**WHAT TO DO:**
Replace "bounding box" with "bbox" in the rows starting at the line that contains "Rendered at 1275 by 1650 pixels." and ending at the line that contains "text Next we", leaving everything else unchanged. Write out only those lines.

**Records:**
• • • • • • •

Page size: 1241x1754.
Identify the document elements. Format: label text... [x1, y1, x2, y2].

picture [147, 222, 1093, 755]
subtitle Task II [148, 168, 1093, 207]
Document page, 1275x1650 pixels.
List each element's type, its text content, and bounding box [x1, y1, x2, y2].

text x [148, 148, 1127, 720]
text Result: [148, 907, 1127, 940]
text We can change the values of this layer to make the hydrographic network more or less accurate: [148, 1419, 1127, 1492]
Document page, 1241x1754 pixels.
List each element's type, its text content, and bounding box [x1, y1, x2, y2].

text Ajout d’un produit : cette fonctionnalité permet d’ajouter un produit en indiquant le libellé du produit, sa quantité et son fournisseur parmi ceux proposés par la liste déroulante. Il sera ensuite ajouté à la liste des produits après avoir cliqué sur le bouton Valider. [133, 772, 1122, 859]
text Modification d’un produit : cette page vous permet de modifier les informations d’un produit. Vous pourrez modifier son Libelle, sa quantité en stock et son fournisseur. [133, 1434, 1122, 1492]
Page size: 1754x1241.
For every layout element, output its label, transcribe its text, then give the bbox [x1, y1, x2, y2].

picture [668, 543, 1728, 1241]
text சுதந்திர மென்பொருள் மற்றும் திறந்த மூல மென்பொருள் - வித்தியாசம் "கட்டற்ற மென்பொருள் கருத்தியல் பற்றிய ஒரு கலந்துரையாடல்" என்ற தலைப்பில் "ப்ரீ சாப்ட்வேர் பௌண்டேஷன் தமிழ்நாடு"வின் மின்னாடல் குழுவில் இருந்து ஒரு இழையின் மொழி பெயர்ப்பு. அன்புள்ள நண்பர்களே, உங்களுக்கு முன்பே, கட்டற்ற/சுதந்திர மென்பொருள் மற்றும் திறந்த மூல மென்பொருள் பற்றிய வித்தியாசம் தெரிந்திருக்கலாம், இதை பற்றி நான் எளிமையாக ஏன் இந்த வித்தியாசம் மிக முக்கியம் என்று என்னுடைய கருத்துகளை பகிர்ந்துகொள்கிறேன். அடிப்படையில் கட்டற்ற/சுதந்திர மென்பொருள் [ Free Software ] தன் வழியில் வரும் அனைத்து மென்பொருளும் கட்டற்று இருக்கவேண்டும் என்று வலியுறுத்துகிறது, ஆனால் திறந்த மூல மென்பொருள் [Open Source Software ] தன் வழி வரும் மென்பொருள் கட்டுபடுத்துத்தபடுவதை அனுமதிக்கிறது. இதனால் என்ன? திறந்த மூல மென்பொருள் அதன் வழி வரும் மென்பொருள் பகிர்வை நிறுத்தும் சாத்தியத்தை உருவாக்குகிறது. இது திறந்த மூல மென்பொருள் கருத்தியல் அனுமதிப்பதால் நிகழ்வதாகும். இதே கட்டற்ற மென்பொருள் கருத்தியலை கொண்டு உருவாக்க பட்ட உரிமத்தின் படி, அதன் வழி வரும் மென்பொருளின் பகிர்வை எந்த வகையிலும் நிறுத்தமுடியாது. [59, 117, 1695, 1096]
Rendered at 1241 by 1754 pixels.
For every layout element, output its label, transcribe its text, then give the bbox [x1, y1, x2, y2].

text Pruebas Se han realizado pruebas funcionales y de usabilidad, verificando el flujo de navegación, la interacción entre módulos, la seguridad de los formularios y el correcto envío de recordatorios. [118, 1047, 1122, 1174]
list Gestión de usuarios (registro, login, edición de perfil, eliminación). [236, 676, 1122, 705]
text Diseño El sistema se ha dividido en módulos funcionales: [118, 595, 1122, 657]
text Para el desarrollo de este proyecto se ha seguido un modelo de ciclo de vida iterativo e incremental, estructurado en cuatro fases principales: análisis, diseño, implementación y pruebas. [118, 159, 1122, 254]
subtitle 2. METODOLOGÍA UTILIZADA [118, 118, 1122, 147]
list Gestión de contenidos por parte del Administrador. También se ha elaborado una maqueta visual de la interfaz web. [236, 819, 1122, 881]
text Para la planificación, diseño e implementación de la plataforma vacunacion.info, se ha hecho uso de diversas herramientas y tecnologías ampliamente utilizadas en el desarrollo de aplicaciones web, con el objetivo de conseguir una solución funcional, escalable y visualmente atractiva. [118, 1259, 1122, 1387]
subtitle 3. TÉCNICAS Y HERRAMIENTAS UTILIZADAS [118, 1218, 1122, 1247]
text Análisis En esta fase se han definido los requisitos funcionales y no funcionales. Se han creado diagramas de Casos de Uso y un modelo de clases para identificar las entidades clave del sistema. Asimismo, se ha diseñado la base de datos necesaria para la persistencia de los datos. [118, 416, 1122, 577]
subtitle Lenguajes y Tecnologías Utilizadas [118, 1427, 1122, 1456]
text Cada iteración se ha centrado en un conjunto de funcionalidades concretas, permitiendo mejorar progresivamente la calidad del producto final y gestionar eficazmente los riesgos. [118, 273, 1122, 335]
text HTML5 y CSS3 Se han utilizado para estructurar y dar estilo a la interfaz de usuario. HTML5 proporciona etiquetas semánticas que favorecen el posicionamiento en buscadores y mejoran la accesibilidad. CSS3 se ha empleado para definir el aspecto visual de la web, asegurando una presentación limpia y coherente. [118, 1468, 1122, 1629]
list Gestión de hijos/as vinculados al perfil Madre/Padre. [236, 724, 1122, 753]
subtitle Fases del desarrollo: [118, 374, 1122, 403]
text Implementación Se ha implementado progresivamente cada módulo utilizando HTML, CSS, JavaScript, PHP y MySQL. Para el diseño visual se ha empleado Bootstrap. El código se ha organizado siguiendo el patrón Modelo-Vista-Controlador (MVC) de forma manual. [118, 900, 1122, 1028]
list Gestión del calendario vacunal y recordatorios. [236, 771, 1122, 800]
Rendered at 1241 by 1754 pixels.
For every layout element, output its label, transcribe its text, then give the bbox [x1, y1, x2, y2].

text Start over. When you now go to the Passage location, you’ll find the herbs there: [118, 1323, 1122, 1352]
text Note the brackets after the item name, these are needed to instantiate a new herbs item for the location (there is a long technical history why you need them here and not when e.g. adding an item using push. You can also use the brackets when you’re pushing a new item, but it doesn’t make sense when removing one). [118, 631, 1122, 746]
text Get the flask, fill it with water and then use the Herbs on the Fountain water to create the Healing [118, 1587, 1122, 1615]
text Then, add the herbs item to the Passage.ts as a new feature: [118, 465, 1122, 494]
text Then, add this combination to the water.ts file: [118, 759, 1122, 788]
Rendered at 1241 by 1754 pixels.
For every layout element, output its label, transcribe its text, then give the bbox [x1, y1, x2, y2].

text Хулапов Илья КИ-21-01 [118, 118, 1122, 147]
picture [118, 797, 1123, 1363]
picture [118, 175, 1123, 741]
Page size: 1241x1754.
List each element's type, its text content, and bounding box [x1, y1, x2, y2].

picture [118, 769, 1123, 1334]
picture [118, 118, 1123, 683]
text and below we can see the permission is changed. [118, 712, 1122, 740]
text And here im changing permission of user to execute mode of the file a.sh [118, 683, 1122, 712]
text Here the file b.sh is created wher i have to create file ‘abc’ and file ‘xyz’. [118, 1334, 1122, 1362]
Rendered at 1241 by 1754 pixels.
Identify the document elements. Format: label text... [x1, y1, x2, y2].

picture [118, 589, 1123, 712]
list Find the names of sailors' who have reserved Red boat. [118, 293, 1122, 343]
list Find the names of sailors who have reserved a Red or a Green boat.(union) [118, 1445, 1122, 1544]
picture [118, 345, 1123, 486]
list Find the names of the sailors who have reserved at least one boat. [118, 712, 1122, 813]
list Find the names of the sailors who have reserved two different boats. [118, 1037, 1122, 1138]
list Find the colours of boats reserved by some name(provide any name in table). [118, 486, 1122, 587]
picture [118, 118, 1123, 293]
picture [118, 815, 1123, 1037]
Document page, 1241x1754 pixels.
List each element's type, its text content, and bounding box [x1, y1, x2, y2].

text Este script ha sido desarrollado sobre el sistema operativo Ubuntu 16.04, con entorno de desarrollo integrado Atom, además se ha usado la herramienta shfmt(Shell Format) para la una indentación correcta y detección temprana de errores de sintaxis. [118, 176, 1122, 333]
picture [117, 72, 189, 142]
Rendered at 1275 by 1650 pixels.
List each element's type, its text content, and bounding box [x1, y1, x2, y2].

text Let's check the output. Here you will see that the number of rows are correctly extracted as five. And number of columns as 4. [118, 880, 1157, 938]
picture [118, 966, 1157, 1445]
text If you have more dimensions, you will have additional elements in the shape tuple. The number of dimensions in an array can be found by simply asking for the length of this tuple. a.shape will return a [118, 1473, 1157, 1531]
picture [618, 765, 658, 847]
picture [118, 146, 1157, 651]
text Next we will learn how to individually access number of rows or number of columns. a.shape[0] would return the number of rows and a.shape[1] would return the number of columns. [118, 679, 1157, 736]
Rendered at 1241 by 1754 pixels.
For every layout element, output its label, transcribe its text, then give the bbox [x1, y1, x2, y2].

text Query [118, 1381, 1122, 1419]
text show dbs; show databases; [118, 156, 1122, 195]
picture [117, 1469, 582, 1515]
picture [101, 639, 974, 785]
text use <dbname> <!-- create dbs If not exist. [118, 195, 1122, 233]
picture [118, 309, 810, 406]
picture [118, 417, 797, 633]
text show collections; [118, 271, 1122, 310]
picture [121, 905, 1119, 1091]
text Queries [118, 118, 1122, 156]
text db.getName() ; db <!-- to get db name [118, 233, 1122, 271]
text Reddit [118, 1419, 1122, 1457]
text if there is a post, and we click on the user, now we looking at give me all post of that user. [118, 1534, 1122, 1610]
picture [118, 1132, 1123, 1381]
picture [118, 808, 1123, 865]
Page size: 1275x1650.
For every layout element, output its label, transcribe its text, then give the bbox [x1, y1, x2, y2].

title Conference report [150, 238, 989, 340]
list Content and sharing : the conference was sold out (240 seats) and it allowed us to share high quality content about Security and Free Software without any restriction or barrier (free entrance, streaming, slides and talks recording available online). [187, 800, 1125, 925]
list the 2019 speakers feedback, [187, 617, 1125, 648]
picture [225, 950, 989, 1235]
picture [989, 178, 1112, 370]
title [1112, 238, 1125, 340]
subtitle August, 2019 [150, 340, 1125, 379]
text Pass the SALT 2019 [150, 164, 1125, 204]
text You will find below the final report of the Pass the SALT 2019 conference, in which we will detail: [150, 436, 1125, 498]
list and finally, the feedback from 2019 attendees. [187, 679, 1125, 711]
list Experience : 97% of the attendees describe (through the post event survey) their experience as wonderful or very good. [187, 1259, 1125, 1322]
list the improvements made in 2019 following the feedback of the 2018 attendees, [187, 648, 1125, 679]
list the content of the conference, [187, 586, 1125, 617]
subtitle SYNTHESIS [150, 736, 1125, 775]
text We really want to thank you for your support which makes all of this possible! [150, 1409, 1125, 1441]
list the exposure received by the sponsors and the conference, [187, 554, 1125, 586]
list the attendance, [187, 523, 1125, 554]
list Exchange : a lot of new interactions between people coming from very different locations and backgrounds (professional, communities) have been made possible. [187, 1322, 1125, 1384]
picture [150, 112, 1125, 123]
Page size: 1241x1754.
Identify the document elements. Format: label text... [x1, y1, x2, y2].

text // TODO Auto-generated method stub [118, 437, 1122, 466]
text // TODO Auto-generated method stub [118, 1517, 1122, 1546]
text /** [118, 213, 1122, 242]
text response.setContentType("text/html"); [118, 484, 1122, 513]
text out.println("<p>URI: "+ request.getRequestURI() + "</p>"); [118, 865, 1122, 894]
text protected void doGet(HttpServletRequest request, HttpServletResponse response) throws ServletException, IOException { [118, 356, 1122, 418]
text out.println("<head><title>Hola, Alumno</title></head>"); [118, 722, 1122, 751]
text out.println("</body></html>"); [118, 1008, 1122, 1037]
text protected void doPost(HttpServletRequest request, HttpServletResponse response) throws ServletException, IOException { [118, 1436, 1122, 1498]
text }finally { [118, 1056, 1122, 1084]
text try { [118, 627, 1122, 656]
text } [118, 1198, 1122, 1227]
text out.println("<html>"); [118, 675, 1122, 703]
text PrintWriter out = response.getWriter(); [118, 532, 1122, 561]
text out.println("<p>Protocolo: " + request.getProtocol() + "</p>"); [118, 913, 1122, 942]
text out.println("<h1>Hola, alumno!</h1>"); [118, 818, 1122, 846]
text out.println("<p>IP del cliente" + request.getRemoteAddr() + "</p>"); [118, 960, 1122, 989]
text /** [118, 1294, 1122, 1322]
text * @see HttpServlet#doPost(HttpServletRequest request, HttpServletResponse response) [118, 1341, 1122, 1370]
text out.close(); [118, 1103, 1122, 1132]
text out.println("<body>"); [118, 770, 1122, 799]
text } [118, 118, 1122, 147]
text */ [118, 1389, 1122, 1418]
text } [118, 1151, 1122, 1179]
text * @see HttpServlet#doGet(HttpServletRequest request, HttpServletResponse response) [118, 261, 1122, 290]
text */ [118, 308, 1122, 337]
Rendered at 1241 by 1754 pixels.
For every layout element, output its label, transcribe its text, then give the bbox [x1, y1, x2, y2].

• • • • • • •

**ANSWER FOR THE TASK:**
Rendered at 1275 by 1650 pixels.
List each element's type, its text content, and bbox [x1, y1, x2, y2].

text Let's check the output. Here you will see that the number of rows are correctly extracted as five. And number of columns as 4. [118, 880, 1157, 938]
picture [118, 966, 1157, 1445]
text If you have more dimensions, you will have additional elements in the shape tuple. The number of dimensions in an array can be found by simply asking for the length of this tuple. a.shape will return a [118, 1473, 1157, 1531]
picture [618, 765, 658, 847]
picture [118, 146, 1157, 651]
text Next we will learn how to individually access number of rows or number of columns. a.shape[0] would return the number of rows and a.shape[1] would return the number of columns. [118, 679, 1157, 736]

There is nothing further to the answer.